Lots of media hype for this remark this weekend, as it feeds the eternal narrative of the callous, out-of-touch Republican. You know it’s a bad soundbite when it requires an official Facebook Clarification™:
During ten hours of town halls, one of my answers about health care wasn’t very elegant. I was responding to a false notion that the Republican health care plan will cause people to die in the streets, which I completely reject.
In a lengthy exchange with a constituent, I explained to her that Obamacare has failed the vast majority of Americans. In the five-second clip that the media is focusing on, I was trying to explain that all hospitals are required by law to treat patients in need of emergency care regardless of their ability to pay and that the Republican plan does not change that.
You can watch the key snippet in the first clip below or the fuller exchange, posted by Labrador himself, in the second. That yelp from the crowd is … really something. His point is true as far as it goes — if you stagger into the ER, they’ll treat you whether or not you’re insured. The question is how many people don’t go to the ER because they’re not sure how sick they are and don’t want to be stuck with a gargantuan medical bill they can’t pay in order to find out. If you’re uninsured and have a pain in your chest, you can (a) play it safe by getting it checked out knowing that the resulting debt might break you or (b) stay home to save money and try to tough it out, gambling that it’s heartburn and not something more serious.
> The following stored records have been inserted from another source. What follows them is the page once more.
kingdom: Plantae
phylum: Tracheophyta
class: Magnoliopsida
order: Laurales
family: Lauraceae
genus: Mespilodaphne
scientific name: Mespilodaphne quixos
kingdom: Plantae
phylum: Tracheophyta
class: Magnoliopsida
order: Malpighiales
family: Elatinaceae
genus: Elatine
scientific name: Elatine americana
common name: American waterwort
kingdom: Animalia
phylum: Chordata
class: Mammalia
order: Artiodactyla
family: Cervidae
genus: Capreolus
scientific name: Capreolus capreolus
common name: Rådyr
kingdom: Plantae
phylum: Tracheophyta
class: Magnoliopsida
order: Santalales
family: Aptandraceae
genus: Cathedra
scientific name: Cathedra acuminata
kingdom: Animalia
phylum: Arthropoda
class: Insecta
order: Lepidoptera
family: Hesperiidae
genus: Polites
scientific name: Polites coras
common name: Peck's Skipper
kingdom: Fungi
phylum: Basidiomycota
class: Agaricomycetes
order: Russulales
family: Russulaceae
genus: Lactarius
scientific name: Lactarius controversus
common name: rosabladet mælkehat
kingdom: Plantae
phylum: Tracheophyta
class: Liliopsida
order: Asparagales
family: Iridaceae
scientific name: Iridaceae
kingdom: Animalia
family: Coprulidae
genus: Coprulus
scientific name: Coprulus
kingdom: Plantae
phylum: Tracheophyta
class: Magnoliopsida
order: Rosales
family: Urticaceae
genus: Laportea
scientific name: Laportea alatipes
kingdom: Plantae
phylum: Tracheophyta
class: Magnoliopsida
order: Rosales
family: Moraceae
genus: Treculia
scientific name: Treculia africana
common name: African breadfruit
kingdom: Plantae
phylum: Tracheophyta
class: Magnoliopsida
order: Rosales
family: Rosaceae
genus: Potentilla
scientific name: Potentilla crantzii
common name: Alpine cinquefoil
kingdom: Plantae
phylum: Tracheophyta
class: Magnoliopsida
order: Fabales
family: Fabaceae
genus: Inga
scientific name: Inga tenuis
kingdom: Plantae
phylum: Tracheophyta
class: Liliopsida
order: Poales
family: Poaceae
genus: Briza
If your gamble doesn’t pay off…
Labrador could have wonked out on them instead, noting that one major study shows that people with Medicaid didn’t have better health outcomes than people who were completely uninsured. That’s a hard sell politically, though: Intuitively, some insurance seems better than no insurance, even to Republican governors. When Quinnipiac asked about the planned Medicaid cuts in the AHCA in its poll in March, things didn’t go well:
Rolling back Medicaid isn’t likely to play well with Senate Republicans either so who knows whether it’ll end up in a final GOP bill that lands on Trump’s desk. Labrador himself represents a district in Idaho so he’s probably safe notwithstanding this gaffe, but it’ll be attack-ad material for Democrats all next fall in other districts.